The problem:
Starting at the first line and ending at the last, reproduce the records below exactly.

*** Study material Section Begins ***

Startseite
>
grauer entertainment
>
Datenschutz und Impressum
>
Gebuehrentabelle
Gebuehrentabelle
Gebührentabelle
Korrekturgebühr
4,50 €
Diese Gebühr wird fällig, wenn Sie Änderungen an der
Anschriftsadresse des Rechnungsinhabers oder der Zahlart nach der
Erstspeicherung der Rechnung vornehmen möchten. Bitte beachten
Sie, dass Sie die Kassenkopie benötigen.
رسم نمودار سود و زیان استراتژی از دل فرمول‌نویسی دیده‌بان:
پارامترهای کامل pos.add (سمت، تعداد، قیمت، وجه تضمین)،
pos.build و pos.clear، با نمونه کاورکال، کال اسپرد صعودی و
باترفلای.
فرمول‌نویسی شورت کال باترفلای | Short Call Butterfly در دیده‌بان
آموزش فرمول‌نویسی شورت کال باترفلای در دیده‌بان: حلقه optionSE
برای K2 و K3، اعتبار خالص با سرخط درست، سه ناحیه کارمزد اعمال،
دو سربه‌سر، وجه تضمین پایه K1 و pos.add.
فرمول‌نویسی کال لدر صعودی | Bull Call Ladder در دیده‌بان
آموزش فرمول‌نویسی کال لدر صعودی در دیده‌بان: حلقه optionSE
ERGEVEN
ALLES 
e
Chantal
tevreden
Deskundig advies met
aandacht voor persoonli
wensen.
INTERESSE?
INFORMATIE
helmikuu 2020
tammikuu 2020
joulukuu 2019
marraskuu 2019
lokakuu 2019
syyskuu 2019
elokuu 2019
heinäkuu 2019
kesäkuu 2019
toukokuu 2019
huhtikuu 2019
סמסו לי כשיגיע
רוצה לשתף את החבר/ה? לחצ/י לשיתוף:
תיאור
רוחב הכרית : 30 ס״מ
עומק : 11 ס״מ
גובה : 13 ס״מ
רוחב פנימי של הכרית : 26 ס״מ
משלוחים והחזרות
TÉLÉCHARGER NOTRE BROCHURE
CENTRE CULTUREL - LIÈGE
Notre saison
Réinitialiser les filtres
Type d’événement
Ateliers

*** Study material Section Ends ***

Response area:
Startseite
>
grauer entertainment
>
Datenschutz und Impressum
>
Gebuehrentabelle
Gebuehrentabelle
Gebührentabelle
Korrekturgebühr
4,50 €
Diese Gebühr wird fällig, wenn Sie Änderungen an der
Anschriftsadresse des Rechnungsinhabers oder der Zahlart nach der
Erstspeicherung der Rechnung vornehmen möchten. Bitte beachten
Sie, dass Sie die Kassenkopie benötigen.
رسم نمودار سود و زیان استراتژی از دل فرمول‌نویسی دیده‌بان:
پارامترهای کامل pos.add (سمت، تعداد، قیمت، وجه تضمین)،
pos.build و pos.clear، با نمونه کاورکال، کال اسپرد صعودی و
باترفلای.
فرمول‌نویسی شورت کال باترفلای | Short Call Butterfly در دیده‌بان
آموزش فرمول‌نویسی شورت کال باترفلای در دیده‌بان: حلقه optionSE
برای K2 و K3، اعتبار خالص با سرخط درست، سه ناحیه کارمزد اعمال،
دو سربه‌سر، وجه تضمین پایه K1 و pos.add.
فرمول‌نویسی کال لدر صعودی | Bull Call Ladder در دیده‌بان
آموزش فرمول‌نویسی کال لدر صعودی در دیده‌بان: حلقه optionSE
ERGEVEN
ALLES 
e
Chantal
tevreden
Deskundig advies met
aandacht voor persoonli
wensen.
INTERESSE?
INFORMATIE
helmikuu 2020
tammikuu 2020
joulukuu 2019
marraskuu 2019
lokakuu 2019
syyskuu 2019
elokuu 2019
heinäkuu 2019
kesäkuu 2019
toukokuu 2019
huhtikuu 2019
סמסו לי כשיגיע
רוצה לשתף את החבר/ה? לחצ/י לשיתוף:
תיאור
רוחב הכרית : 30 ס״מ
עומק : 11 ס״מ
גובה : 13 ס״מ
רוחב פנימי של הכרית : 26 ס״מ
משלוחים והחזרות
TÉLÉCHARGER NOTRE BROCHURE
CENTRE CULTUREL - LIÈGE
Notre saison
Réinitialiser les filtres
Type d’événement
Ateliers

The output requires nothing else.